Nurture and New Year
Welcome 2024 and goodbye 2023!
There will be discounts on gym memberships, products marketed that will “change your life” and lots of talk about resolutions. You may feel a fire of inspiration and optimism, or like your drowning in a never ending cycle of new years and hopeful new you’s.
At NURTURE we believe that there is value in therapy for everyone. In our world “therapy” could be synonymous with “growth”. How could anyone argue the growth? Though as humans, we tend to strongly dislike transitions. Even if it benefits our lives, change is difficult.
As our culture shifts and therapy becomes more accepted and mainstream, it helpful to define what therapy is, and consider what it isn’t.
Therapy is…
Hard
A good therapist will challenge you. It may be triggering to dredge up past experiences or have someone call you out. It can also be a deeply moving experience to work with a safe, grounded and neutral person to face challenges. Our minds work hard in childhood to develop coping mechanisms that help us survive the world we live in.
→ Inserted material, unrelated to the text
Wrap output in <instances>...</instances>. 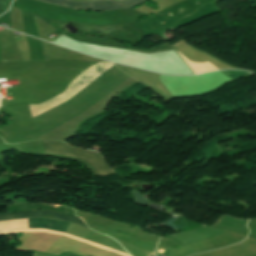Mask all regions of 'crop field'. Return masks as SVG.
Listing matches in <instances>:
<instances>
[{"mask_svg": "<svg viewBox=\"0 0 256 256\" xmlns=\"http://www.w3.org/2000/svg\"><path fill=\"white\" fill-rule=\"evenodd\" d=\"M45 154L75 157L88 162L100 175L112 173L104 159L98 153L73 148L64 142L42 141Z\"/></svg>", "mask_w": 256, "mask_h": 256, "instance_id": "1", "label": "crop field"}, {"mask_svg": "<svg viewBox=\"0 0 256 256\" xmlns=\"http://www.w3.org/2000/svg\"><path fill=\"white\" fill-rule=\"evenodd\" d=\"M50 4L74 8L76 10L106 11L116 9H127L134 7L147 0H41Z\"/></svg>", "mask_w": 256, "mask_h": 256, "instance_id": "2", "label": "crop field"}, {"mask_svg": "<svg viewBox=\"0 0 256 256\" xmlns=\"http://www.w3.org/2000/svg\"><path fill=\"white\" fill-rule=\"evenodd\" d=\"M28 217H52L58 220L71 221L82 226H86V224L78 217L75 216H66L59 213L54 212H45V211H33V212H20V213H10V214H2L0 215V220H10V219H21Z\"/></svg>", "mask_w": 256, "mask_h": 256, "instance_id": "3", "label": "crop field"}, {"mask_svg": "<svg viewBox=\"0 0 256 256\" xmlns=\"http://www.w3.org/2000/svg\"><path fill=\"white\" fill-rule=\"evenodd\" d=\"M72 225L73 223L59 222L43 218L27 219V228H47L51 230L66 232ZM24 228H26V219Z\"/></svg>", "mask_w": 256, "mask_h": 256, "instance_id": "4", "label": "crop field"}, {"mask_svg": "<svg viewBox=\"0 0 256 256\" xmlns=\"http://www.w3.org/2000/svg\"><path fill=\"white\" fill-rule=\"evenodd\" d=\"M225 74L237 79L240 77H243L245 75L251 74L249 72H244V71H223Z\"/></svg>", "mask_w": 256, "mask_h": 256, "instance_id": "5", "label": "crop field"}]
</instances>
Many of those coping mechanisms that serve us well in childhood become maladaptive as we age. As adults we can subconsciously cling to them as if our very life depends on it. A therapist will help you identify the patterns, relationships and stories that are working against you. If it’s easy…it’s not helping you grow.
Nuanced
Deep down you will always know yourself and your people better than the therapist. There are times your therapist may push up against what you think you “know”. The job of a therapist is not to tell you what you should or shouldn’t do, but to help you come to your own conclusions. Therapy is also not all about validation, much of it is to help you take accountability where you can. This can make people feel defensive and if you can sit through it, empowering. If you give 100% fault to someone else, you give away your power too. Events are complicated and can rarely be perceived in one way. Therapists don’t have a crystal ball to tell the future. We can’t know exactly what happened in the past. We are trained in listening and finding connections. We make connections between past and present, present and future and for those of us who have done it for many years, we can weave together the stories of other humans we have come alongside. Humans don’t have new problems, they are recycled among all of us, often with unique manifestations, but similar story lines.
Be weary of a therapist who is speaking in absolutes…good or bad, wrong or right, leave or stay. It is the job of a therapist to help you find the “AND’s”. Some of them are a little easier, “I love my children, AND I need to set some boundaries to have my own time.” Some are way more difficult and complex, “I had a childhood where I didn’t feel seen by my parents or one where I experienced trauma AND that has made me full of shame AND it put me in a situation where I accept bad behavior from my spouse AND I want it to change AND I am afraid of change AND I know I need to do some work AND I don’t want to.” If it’s black and white…it’s not helping you see that life is rarely binary, complicated matters require a lot of patience and grace.
Like a Mirror
Like any mirror, sometimes you will like what you see, and other times you won’t. The most important thing is that you already have everything you need inside of you, and your therapist can help show you the path to uncover what is hidden. A therapist is reflecting back to you your story, both the events that have happened in your life, and in some cases helping you find a different way of viewing the story. Our memories are not a recollections of events. They are not fact. Our memories are made of stories we tell ourselves. They are based on many factors like our developmental age, how we were “feeling” when the event happened, culture, race, gender, our childhood, trauma history and so many more components and influences. When we recall events in a thereuputic environment, the clinician is helping you retell and possibly see things in a new and different way. Eventually you will find that you have everything inside you that you need and the therapist is just facilitating YOU seeing you. If it is all about coping mechanisms and quick fixes…its not helping you see your own story and find your truth.
The fact is we are growing and changing until our last breath. We will never know how or what it is like to take our last breath, therefore we are always learning. Let’s face it…learning sometimes sucks.
You don’t need a new you! Maybe it would be beneficial to have a new witness to your story.